■ **The problem**
On how many lines of the records below does the string "what" appear? Reply with only the number.

[Page images and extracted text]
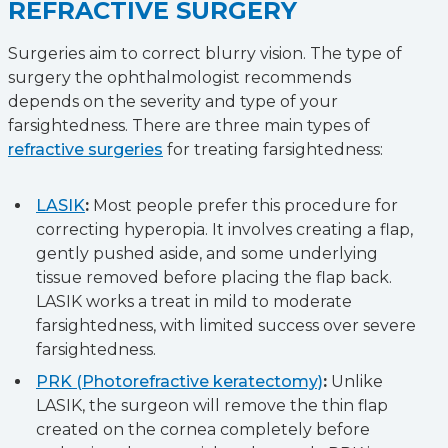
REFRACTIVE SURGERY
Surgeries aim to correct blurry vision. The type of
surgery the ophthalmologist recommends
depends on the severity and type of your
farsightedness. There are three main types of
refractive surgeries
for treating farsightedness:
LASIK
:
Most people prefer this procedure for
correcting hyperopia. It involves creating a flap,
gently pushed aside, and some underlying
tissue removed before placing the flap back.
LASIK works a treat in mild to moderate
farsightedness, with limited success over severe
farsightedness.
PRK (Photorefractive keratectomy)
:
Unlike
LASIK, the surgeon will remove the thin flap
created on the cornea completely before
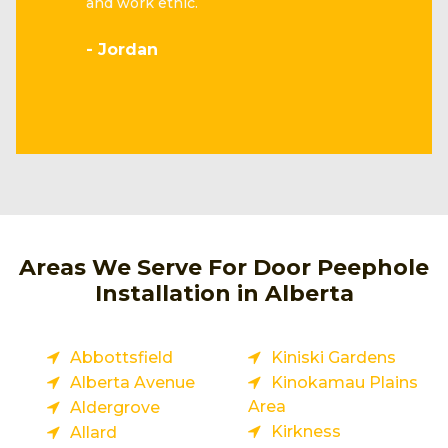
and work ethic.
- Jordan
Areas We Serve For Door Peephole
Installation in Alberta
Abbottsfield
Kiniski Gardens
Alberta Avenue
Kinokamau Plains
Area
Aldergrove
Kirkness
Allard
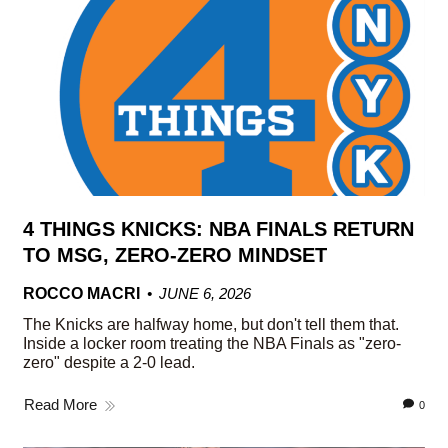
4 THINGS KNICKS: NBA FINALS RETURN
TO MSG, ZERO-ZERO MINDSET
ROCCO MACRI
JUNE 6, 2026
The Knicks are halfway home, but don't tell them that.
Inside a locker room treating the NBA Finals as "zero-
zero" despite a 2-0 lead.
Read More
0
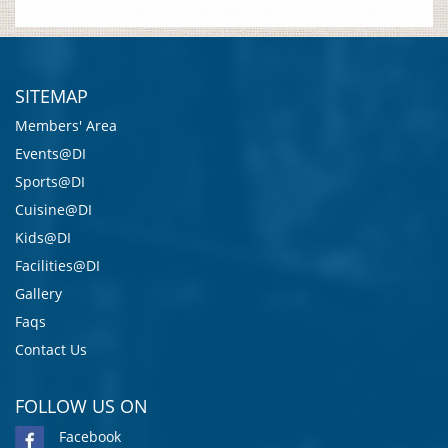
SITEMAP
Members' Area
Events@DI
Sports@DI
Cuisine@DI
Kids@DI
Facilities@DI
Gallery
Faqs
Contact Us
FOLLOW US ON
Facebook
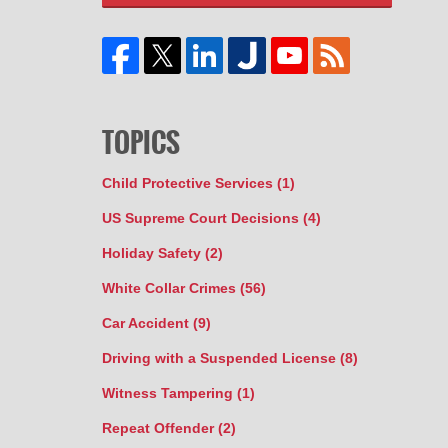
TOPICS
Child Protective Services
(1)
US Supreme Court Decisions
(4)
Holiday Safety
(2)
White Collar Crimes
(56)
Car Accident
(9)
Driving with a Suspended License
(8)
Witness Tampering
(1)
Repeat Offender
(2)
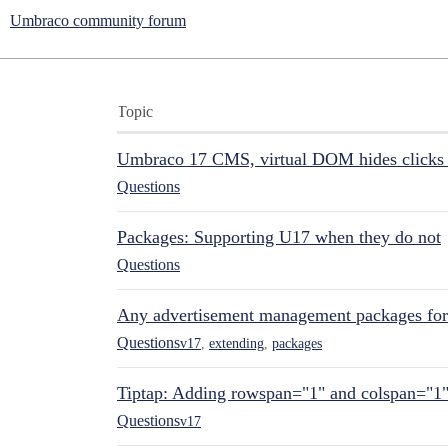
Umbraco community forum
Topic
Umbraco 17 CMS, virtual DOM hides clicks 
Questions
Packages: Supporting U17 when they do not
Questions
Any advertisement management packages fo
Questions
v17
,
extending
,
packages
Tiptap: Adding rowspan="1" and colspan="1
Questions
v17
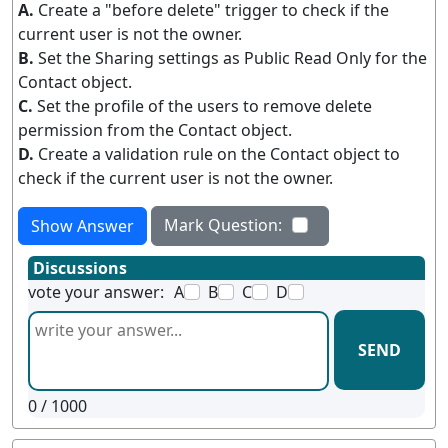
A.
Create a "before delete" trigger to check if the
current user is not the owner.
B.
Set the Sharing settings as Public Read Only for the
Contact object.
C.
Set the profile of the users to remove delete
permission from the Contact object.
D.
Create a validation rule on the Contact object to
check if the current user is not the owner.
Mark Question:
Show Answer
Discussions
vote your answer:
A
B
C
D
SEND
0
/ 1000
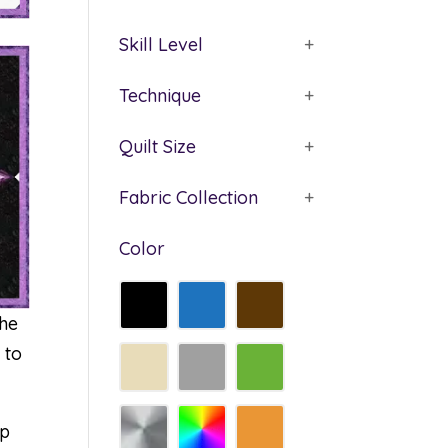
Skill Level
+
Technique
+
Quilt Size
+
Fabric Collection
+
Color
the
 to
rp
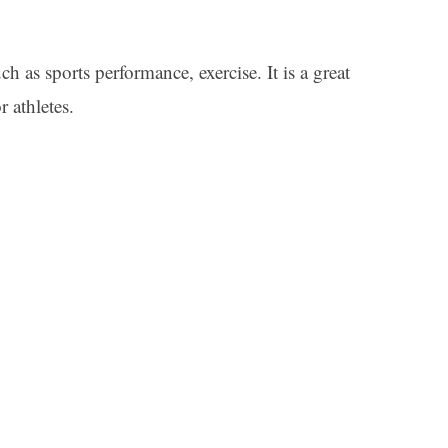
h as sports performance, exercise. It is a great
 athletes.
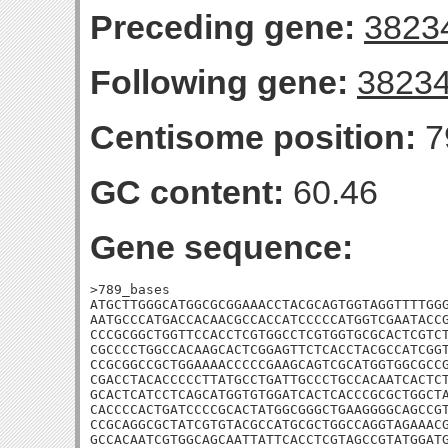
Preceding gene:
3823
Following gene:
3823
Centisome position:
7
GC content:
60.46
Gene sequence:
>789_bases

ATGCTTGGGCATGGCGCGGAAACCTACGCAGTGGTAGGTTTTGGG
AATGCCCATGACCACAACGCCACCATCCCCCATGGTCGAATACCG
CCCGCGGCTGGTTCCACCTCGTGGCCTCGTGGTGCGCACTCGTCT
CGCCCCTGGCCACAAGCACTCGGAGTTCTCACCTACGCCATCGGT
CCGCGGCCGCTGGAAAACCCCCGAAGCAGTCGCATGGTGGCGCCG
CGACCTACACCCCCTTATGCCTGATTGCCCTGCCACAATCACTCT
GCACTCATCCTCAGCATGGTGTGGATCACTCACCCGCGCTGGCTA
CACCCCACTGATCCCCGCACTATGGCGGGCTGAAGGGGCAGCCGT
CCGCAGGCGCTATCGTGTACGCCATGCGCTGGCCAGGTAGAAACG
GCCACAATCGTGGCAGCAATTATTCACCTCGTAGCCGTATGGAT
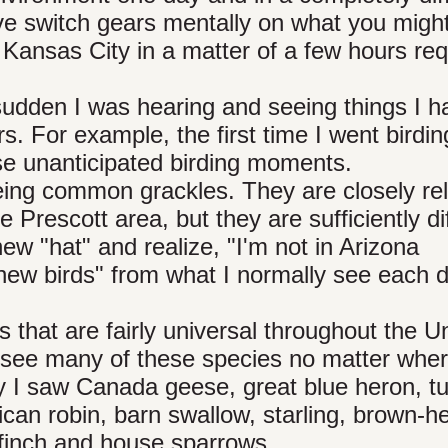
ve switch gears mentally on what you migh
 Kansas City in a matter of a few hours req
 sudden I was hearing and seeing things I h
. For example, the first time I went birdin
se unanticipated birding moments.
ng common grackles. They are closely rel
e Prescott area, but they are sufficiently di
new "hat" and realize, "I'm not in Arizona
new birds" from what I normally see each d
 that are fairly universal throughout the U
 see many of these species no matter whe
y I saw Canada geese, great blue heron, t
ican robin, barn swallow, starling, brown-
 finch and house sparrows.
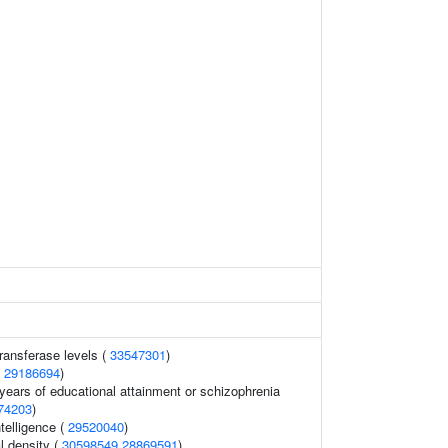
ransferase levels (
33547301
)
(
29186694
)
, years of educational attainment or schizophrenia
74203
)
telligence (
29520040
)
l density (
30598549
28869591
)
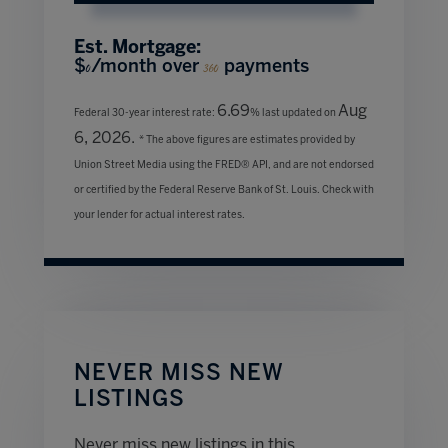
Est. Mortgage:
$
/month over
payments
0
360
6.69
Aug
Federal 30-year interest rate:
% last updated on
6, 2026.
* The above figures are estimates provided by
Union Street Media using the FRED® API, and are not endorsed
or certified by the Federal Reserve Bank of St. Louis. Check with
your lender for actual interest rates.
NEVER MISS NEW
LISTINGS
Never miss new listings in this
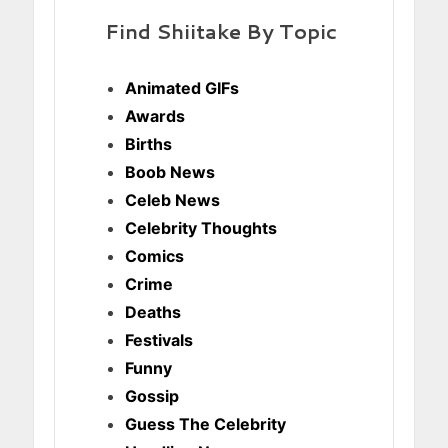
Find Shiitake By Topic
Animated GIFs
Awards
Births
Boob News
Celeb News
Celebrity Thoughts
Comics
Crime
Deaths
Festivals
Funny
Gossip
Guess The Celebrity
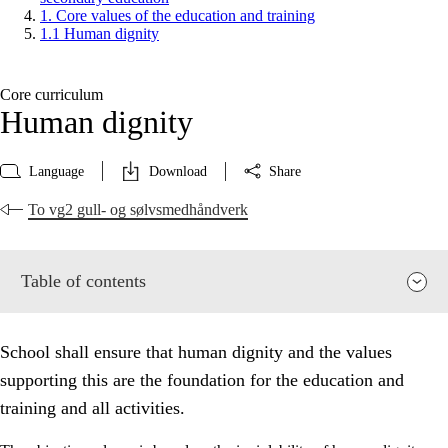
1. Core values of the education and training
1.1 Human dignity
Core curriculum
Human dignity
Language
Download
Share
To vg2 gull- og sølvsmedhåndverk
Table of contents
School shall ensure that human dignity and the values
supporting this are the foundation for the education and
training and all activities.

■ **Answer box**
2